Fr. Donald Buggert, O.Carm. — On Centrality

Fr. Gregory Houck, O.Carm.  
 

When the founding group of Western lay hermits asked Albert, the Patriarch of Jerusalem, to create a Rule of life for them, Christ was at its very center. In the Introduction to the Rule, Carmelites are told to walk in the footsteps of Jesus Christ. I he remainder of the Rule spells out how the Carmelite is to live this Christ-centered life.

Since the Rule was written at the time of the Crusades, it reflects the Crusade spirituality of the time, which was founded on the passion of Christ. Only through spiritual combat in imitation of the suffering and Crucified Christ could the land of Christ be regained. This spiritual combat involved poverty, penance, silence, solitude, and above all meditating upon the law of the Lord. Through this spiritual combat the Carmelite would be transformed into Christ. Throughout its history, the saints of the Carmelite Order such as Teresa of Avila, John of the Cross, and Therese of Lisieux have focused in their lives and writings upon this imitation of Christ, especially the suffering and dying Christ.

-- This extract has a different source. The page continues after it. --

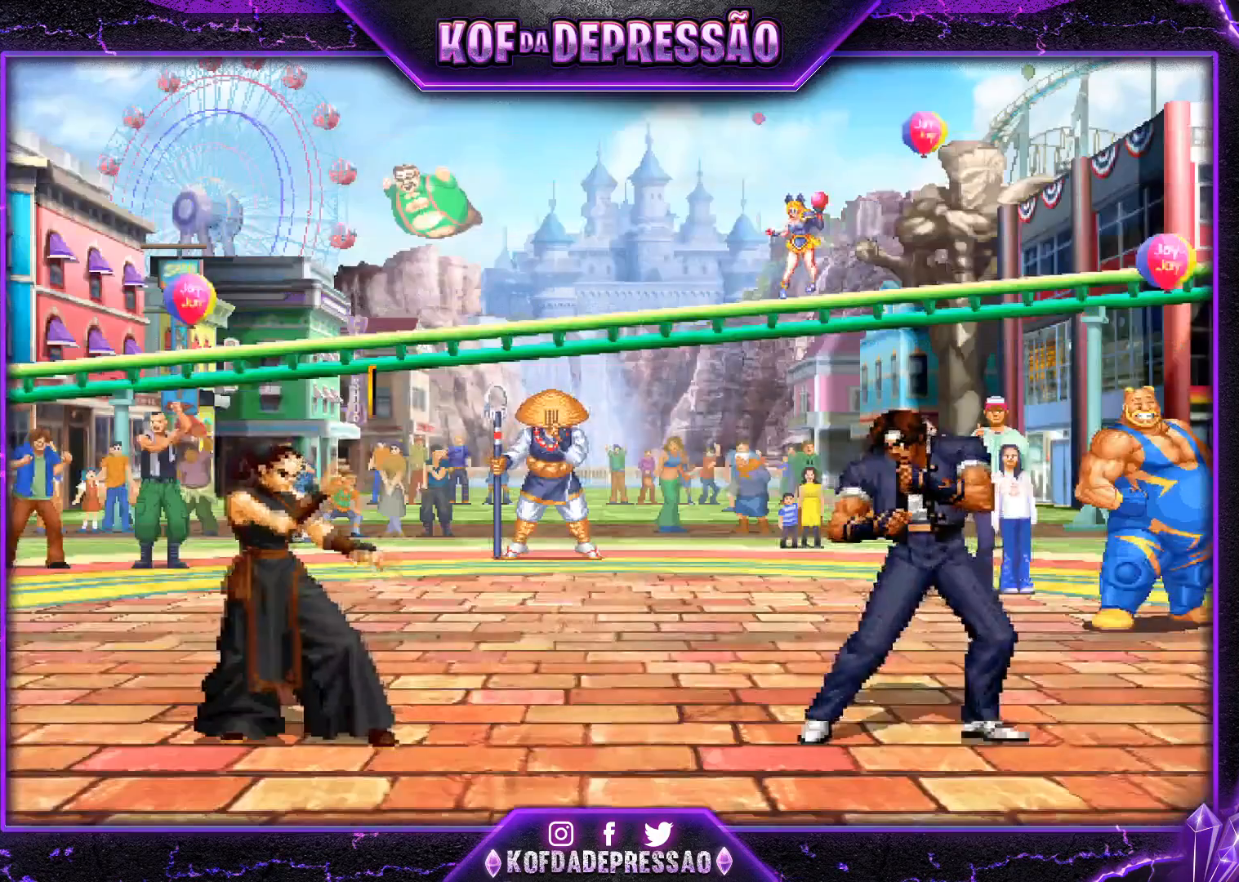
{"buttons": ["TRIANGLE"], "left_stick": "center", "events": [[16, "SQUARE", "down"], [16, "TRIANGLE", "down"], [50, "TRIANGLE", "up"], [66, "SQUARE", "up"], [83, "CROSS", "down"], [150, "TRIANGLE", "down"], [167, "CROSS", "up"], [167, "L2", "down"], [167, "SQUARE", "down"], [183, "L2", "up"], [183, "SQUARE", "up"], [283, "TRIANGLE", "up"], [317, "CROSS", "down"], [383, "CROSS", "up"], [450, "TRIANGLE", "down"]]}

Today Carmelites are still challenged to walk in the footsteps of Jesus Christ and to imitate his suffering and death so as to win back the land for Christ. But the "land" is all the earth and all its citizens, so many of whom are marginalized and victims of violence and injustice. Carmelites today imitate Christ by continuing to carry out his own mission of making the Reign of God, God's peace and justice, a reality for all peoples, especially the "least of our brothers and sisters."

To carry on this mission of Christ, Carmelites today must continue to imitate Christ in his suffering and dying, as all Carmelites saints and mystics have done. As Christ himself, they must empty themselves in abandonment to God and His will so that they can be filled with the Spirit of Christ who continually anoints new prophets to make God's reign a reality in our world.

Fr. Donald Buggert, O.Carm.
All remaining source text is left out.